I dunno, my mum talked about buying ds's first shoes for long before he needed them. I was a bit Confused but glad of the help.

It seems to be a bit of a tradition - I suppose because shoes can be so expensive and then they grow out of them so quickly so it's a nice way of the grandparents' showing support for the family.

My mum has never chosen ds's shoes, she wouldn't dream of it. But she does get a bit miffed if I go out and buy them myself. Winter coats are another one. She always wants to buy his winter coat (not choose, pay for) - again, I suppose potentially expensive purchase and a tradition in her family that this was something that grandparents bought to give financial support.

exoticfruits · 18/05/2011 14:59

Sorry. After 14 years and 3 DC, the idea of turning down anyone offering to pay for shoes is highly comic. Trying to imagine it.....nope, can't!

I have the same problem! Do you realise you are turning down lots of offers of shoe buying in the future for one experience which will onl be altered by having an extra person in tow?
I presume that she doesn't intend to go alone and choose them?

nometime · 18/05/2011 14:59

My mum always buys my boys' shoes - it's become a tradition. She takes them to the shoe shop (I do get to go along too!!) and she then pays the rather large bill too. I am very grateful - they are her grandsons and she is a big part of their lives.

By the time your DC is five you will be so grateful for somebody offering to pay the bill - hope she offers again!

suzikettles · 18/05/2011 14:59

School uniform - that's another one that my mum wants to pay for. She'll be gutted that we have no intention of getting him a blazer Grin.

sunshineatlast · 18/05/2011 15:00

I had this with my mum and in the end I gave in because it meant so much to her.

It really annoyed me at the time but we went to her local shoeshop and let her buy our ds his first pair of shoes. It made her so happy and Im glad we did because she died when he was 3.

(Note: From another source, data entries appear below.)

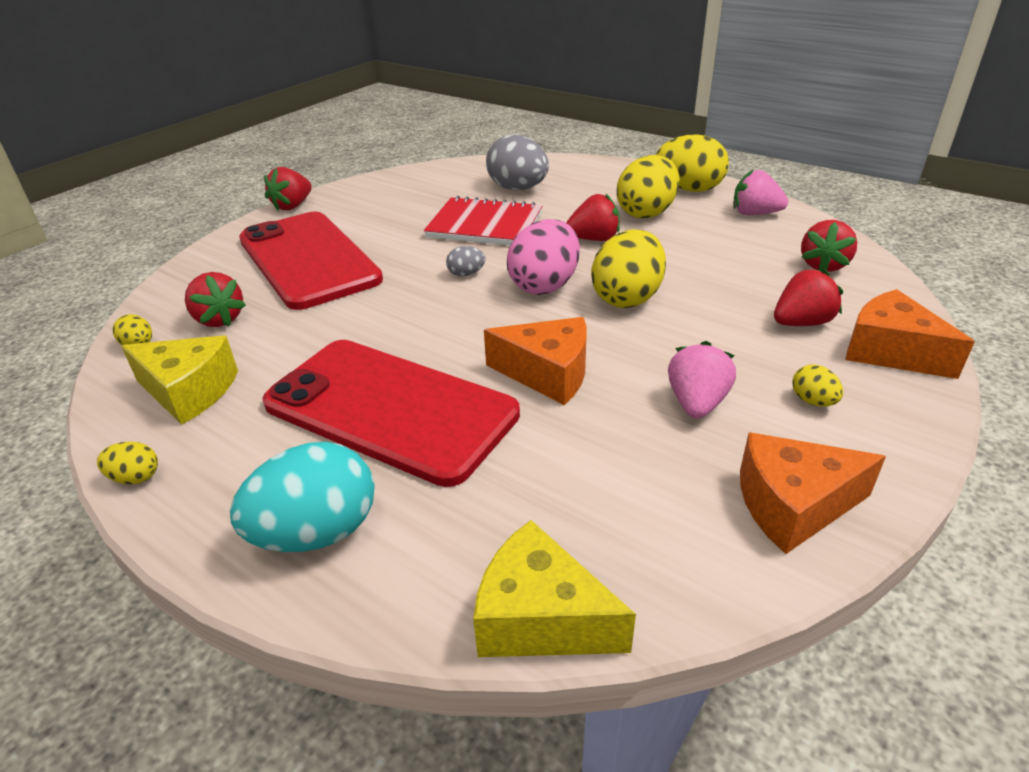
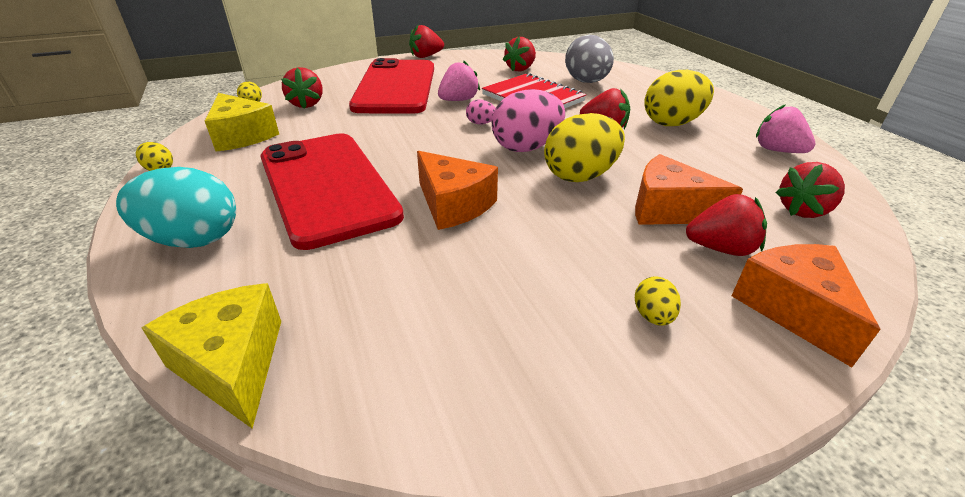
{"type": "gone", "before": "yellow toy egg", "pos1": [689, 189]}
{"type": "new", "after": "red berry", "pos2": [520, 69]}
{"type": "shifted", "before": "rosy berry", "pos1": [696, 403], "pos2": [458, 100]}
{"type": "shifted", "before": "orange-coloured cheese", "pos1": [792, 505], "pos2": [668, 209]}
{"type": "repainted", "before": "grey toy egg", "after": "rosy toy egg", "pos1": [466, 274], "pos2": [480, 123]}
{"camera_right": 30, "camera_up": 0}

You get so many firsts with your childen, its easy to forget to share one or two with the grandparents.

smithster · 18/05/2011 15:01

OK everyone - I get the message - much grovelling to be done - thank you for your input! :)

OP posts:
ClipArt · 18/05/2011 15:03

YANBU. If you feel it's a special milestone that you'd like to deal with yourself, there's nothing wrong with that :) It may be that on the tenth pair of shoes you'd be happy for someone else to donate but that's different.

exoticfruits · 18/05/2011 15:31

I am just madly jealous! No one ever offered with me-3 children and more than 14yrs- and I have bought every pair myself!

LyingWitchInTheWardrobe2726 · 18/05/2011 15:34

How about you choose them and MIL pays for them? Make it an occasion together, just you, MIL and DS?

I can understand that it's symbolic, I'd probably feel that way too.